Montgomery likewise said he’d heard nothing that changed his mind from his yes vote. He said although he preferred a hotel at the site, it was “a simple decision” to approve Project Verandas because no City has successfully challenged state law, and attempting to do so presented too much risk with too little chance of success —  a risk that included not only millions of dollars, he said, but loss of local permitting powers. 

“In my mind, let’s not risk $50 million that could be spent on police or fire or roads, or the Scout House Community Center, and give others all that money,” Montgomery said.  “…I’ll make it clear. I’m not going to risk the money. I’m not going to risk what happens when our city loses control of our permit process.” 

Montgomery made the motion to approve the project. 

Howorth said that when Napolitano based his opposition on the studies underlying AB 2011 back in October, she thought it was a clever approach and hoped that might be a plausible route to legally oppose the project. 

“But the letters in the state indicate that that reasoning is not defensible,” she said. “So because of that decision to deny the project… It’s not a threat of action by the state, so it’s no longer a theoretical question. We now have three lawsuits challenging the city’s denial that have been filed, and the city’s Housing Element is under review by the state.
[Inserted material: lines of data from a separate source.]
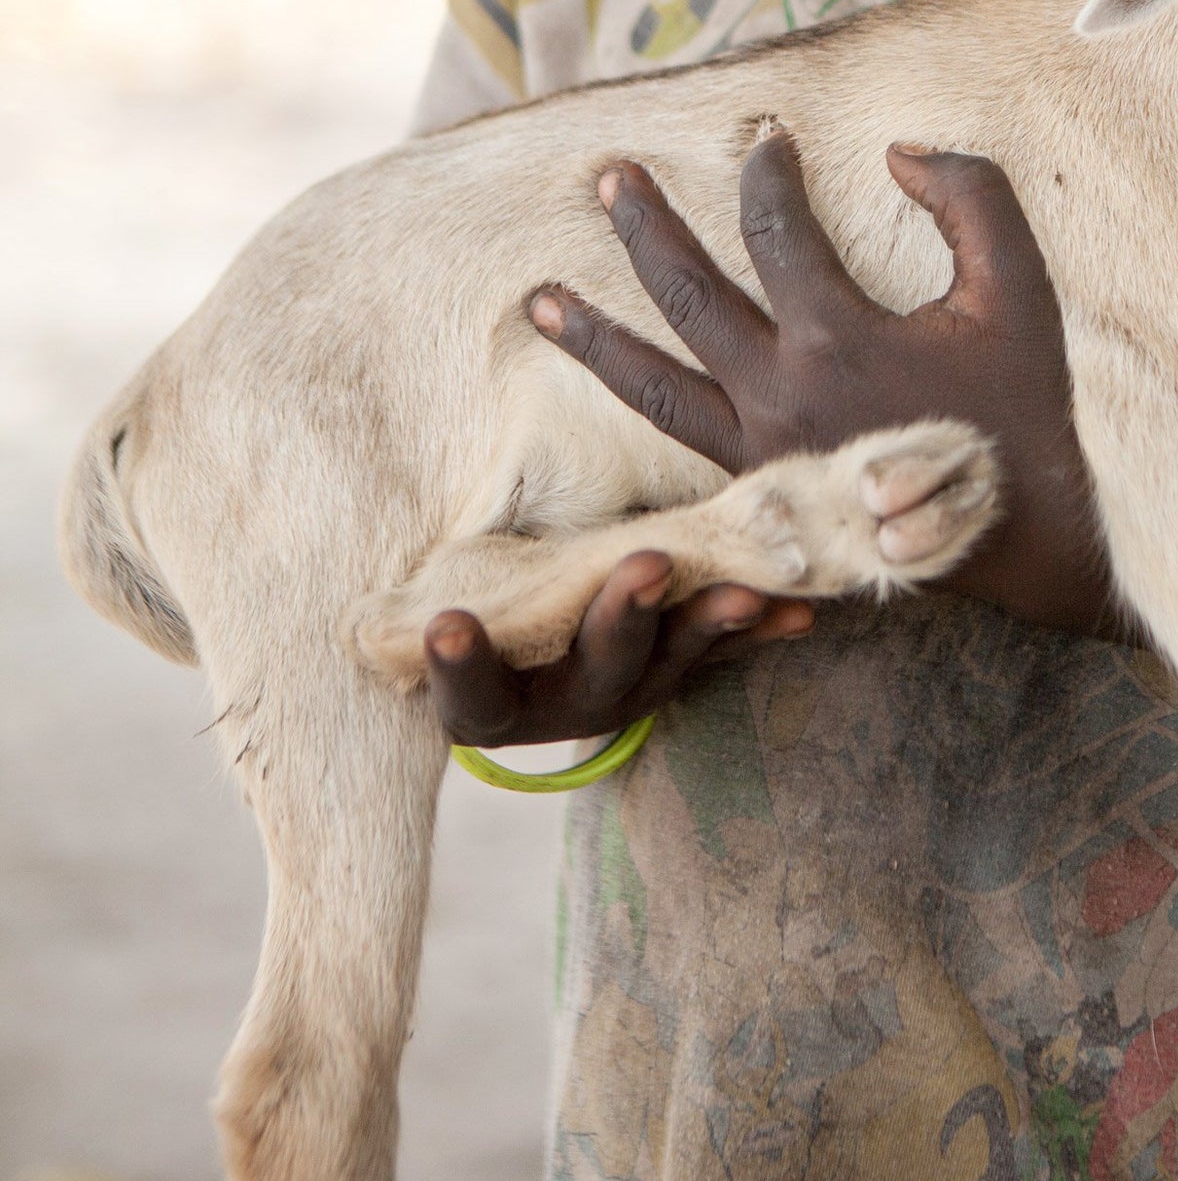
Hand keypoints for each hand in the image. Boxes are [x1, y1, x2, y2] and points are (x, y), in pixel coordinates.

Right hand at [425, 549, 814, 749]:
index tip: (449, 625)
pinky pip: (726, 650)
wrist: (533, 664)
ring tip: (746, 594)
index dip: (461, 665)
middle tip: (649, 566)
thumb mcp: (460, 601)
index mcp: (497, 697)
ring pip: (675, 658)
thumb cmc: (480, 613)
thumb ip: (460, 577)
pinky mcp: (679, 668)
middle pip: (597, 666)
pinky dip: (761, 628)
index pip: (472, 693)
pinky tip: (800, 612)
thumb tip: (373, 478)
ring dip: (712, 619)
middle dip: (626, 613)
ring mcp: (632, 689)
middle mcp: (569, 702)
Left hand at [530, 133, 1117, 639]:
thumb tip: (898, 151)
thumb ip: (968, 197)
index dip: (769, 171)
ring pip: (652, 386)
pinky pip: (679, 445)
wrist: (1027, 529)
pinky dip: (638, 412)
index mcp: (837, 337)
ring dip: (594, 336)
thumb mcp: (1018, 285)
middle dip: (643, 228)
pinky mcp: (760, 490)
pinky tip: (610, 391)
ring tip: (537, 299)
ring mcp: (760, 449)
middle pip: (686, 295)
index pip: (775, 229)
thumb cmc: (1023, 403)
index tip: (769, 137)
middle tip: (605, 177)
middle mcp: (780, 393)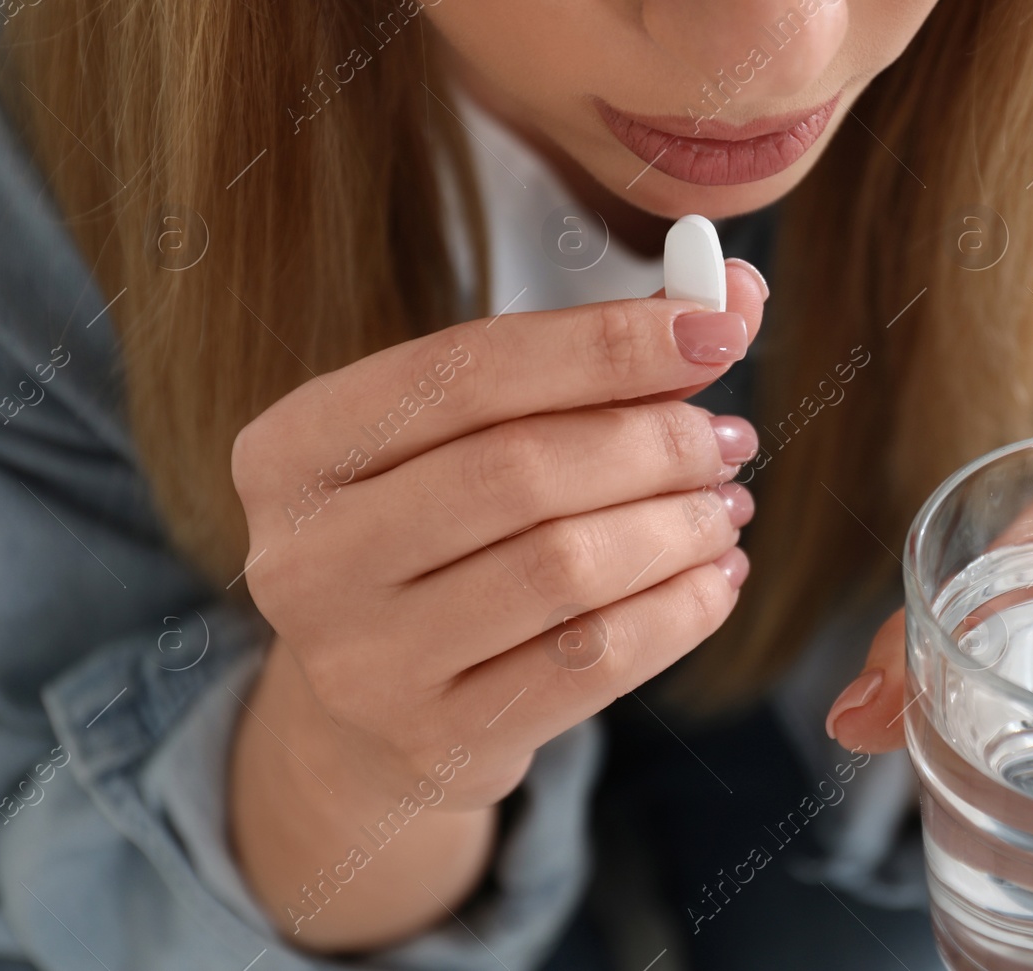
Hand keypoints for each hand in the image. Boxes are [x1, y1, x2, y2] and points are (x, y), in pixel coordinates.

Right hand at [228, 261, 767, 948]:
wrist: (370, 719)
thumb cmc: (435, 539)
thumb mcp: (472, 439)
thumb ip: (594, 356)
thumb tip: (738, 292)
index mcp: (293, 449)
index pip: (466, 370)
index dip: (606, 344)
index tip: (716, 331)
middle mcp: (305, 557)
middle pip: (521, 470)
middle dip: (654, 442)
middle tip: (727, 440)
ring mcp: (364, 662)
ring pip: (564, 568)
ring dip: (677, 527)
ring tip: (726, 509)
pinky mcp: (438, 740)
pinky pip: (592, 662)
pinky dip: (679, 610)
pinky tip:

So I I can’t in good conscious make a decision… that exposes the city to a protracted and wildly expensive legal fight. We will not win it, and I can’t give a state a reason not to approve our housing element because that’s going to take away our ability to enforce our own zoning, so it isn’t local control. All bets are off that. So I’m holding my nose, because I’m following the law, and I feel that I am preventing an even worse fate for this city.” 

Lesser said he did not like the project but saw no way to effectivey oppose it. 
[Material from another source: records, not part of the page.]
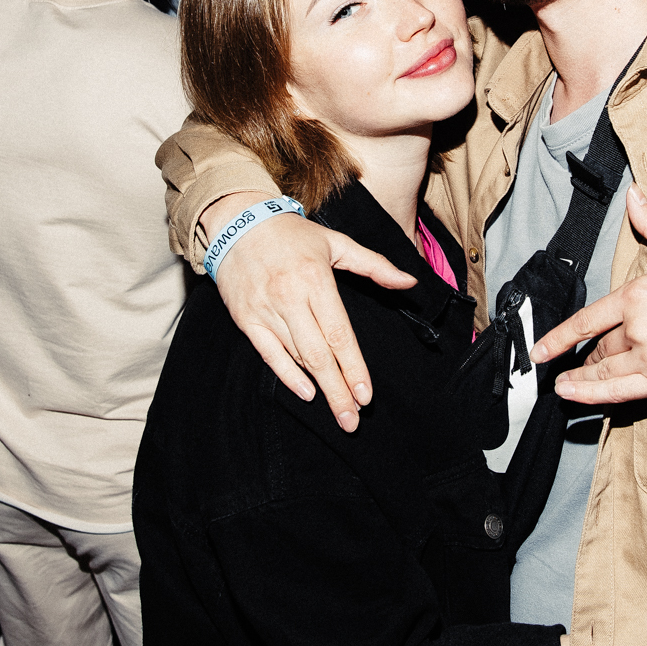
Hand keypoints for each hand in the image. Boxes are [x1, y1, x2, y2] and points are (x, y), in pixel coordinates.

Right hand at [211, 211, 415, 430]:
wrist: (236, 223)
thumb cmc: (292, 235)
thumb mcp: (336, 243)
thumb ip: (375, 265)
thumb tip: (410, 282)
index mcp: (316, 280)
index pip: (340, 335)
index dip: (353, 368)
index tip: (366, 395)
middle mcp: (290, 297)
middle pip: (319, 355)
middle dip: (338, 391)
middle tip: (352, 421)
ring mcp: (265, 310)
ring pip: (296, 357)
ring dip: (319, 387)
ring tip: (338, 411)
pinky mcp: (246, 318)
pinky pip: (268, 354)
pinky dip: (287, 375)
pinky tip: (306, 393)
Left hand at [534, 187, 646, 404]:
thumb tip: (633, 195)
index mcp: (638, 295)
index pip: (589, 319)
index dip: (560, 336)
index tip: (540, 348)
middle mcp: (638, 328)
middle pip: (601, 346)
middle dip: (587, 355)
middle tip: (574, 363)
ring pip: (605, 370)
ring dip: (581, 378)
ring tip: (564, 385)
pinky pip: (618, 392)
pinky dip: (591, 395)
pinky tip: (573, 396)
“The challenge is separating we would like the law to be from what it is in fact,” he said. “The state has dislodged local jurisdictions like us from the ability to entitle projects just like this. You’ve heard we do not have discretion on this project…They have weaponized the state law such that there is huge liability and new equitable remedies not just to developers, but to third party organizations that can bring their own suits and get legal fees for their lawyers to boot. There’s also an attorney general strike force that’s looking for cases like this and then similar ones has injected itself into the action and forced cities to move forward.” 
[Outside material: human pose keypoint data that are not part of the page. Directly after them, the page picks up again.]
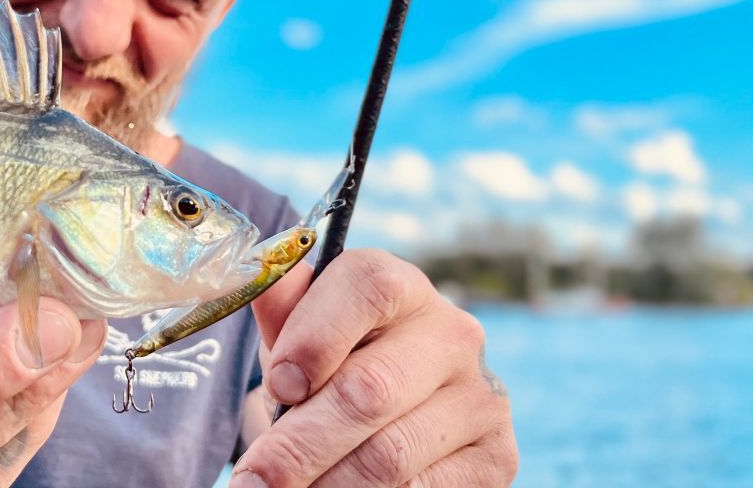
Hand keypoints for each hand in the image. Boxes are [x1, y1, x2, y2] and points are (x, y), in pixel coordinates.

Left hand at [234, 249, 516, 487]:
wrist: (386, 414)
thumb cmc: (329, 361)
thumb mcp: (298, 329)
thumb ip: (280, 305)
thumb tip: (259, 284)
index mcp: (402, 286)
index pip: (368, 289)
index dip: (315, 338)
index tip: (277, 387)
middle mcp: (452, 334)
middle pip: (371, 389)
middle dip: (300, 443)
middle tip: (255, 478)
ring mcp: (480, 397)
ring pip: (391, 453)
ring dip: (327, 483)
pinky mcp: (496, 457)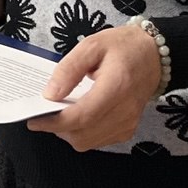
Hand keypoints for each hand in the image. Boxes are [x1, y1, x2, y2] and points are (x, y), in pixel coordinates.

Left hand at [26, 23, 161, 150]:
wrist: (153, 55)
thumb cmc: (123, 47)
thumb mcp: (92, 45)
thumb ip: (69, 69)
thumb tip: (50, 93)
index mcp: (117, 86)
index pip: (82, 116)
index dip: (55, 122)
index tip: (34, 120)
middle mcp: (125, 111)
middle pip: (83, 135)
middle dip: (58, 128)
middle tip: (43, 112)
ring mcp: (128, 124)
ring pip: (88, 142)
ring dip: (68, 132)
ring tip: (58, 113)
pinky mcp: (128, 130)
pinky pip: (98, 141)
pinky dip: (82, 133)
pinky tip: (76, 116)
“Under the circumstances, under the state law, I see no other choice other than to support this project for the benefit of our community and its residents, because of this significant liability that we face if we don’t.” 

Napolitano said in his previous denial he didn’t cite specific studies showing adverse impacts of living near a refinery because he didn’t think this was in dispute. 

“A 2020 study by the National Library of Medicine shows statistically significant increased risk of all types of cancer for those living close to an oil refinery,” he said. “A 2022 Yale study said there’s an increased risk of stroke for folks who live close to a quote in close proximity to a refinery. There have been statements made by the National Hispanic Medical Association. The University of Texas did a recent study and found a clear connection between the distance people live from refinery and the increased rate of all cancer types. Going back to 2005, the California Air Resources Board resources air quality board said in their land use handbook they recommended avoiding siting near refineries and longterm residential is a sensitive use. So there is plenty to consider.” 

Napolitano also argued that the very fact that the project was allowed, under state law, to be appealed, meant that the council had the power to reject it. 

“That in itself is discretion,” he said. “Decisions can be made. And I understand that folks think their hands are tied and again, I while I disagree with that conclusion, I respect the fact that you have [made that decision], and for the reasons that you have.” 

“There is no perfect decision that is going to be made here,” the mayor said. “Everybody is voting for what they feel is best for the community.”